■ **Directive**
Arrange the lines of text from all the entries below as a single numbered list, skipping any blank lines. Leave the pictures out of your answer.

■ **Data for the task**

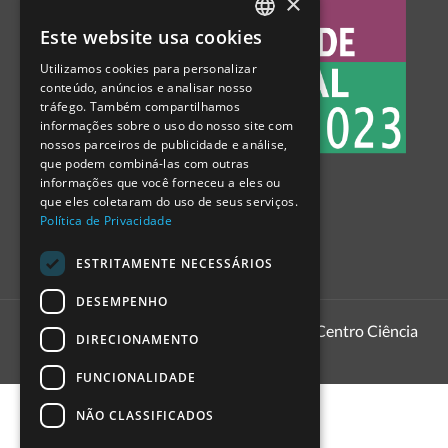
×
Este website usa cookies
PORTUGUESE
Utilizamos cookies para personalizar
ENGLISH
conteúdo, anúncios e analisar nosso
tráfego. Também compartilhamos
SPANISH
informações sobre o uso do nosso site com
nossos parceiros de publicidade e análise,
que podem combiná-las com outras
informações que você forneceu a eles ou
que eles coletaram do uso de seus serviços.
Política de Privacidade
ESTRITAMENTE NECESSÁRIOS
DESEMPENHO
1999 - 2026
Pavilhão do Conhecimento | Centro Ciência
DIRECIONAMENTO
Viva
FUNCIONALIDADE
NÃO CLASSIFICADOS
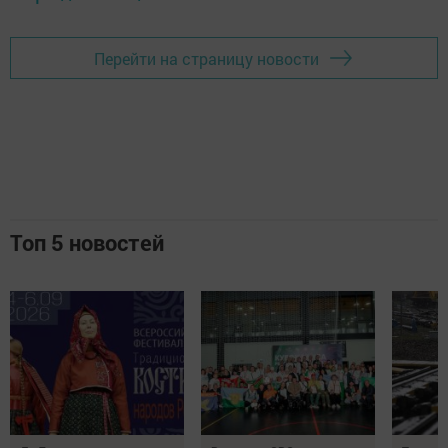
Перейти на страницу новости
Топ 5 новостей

■ **Answer for this exercise**
1. ×
2. Este website usa cookies
3. PORTUGUESE
4. Utilizamos cookies para personalizar
5. ENGLISH
6. conteúdo, anúncios e analisar nosso
7. tráfego. Também compartilhamos
8. SPANISH
9. informações sobre o uso do nosso site com
10. nossos parceiros de publicidade e análise,
11. que podem combiná-las com outras
12. informações que você forneceu a eles ou
13. que eles coletaram do uso de seus serviços.
14. Política de Privacidade
15. ESTRITAMENTE NECESSÁRIOS
16. DESEMPENHO
17. 1999 - 2026
18. Pavilhão do Conhecimento | Centro Ciência
19. DIRECIONAMENTO
20. Viva
21. FUNCIONALIDADE
22. NÃO CLASSIFICADOS
23. Перейти на страницу новости
24. Топ 5 новостей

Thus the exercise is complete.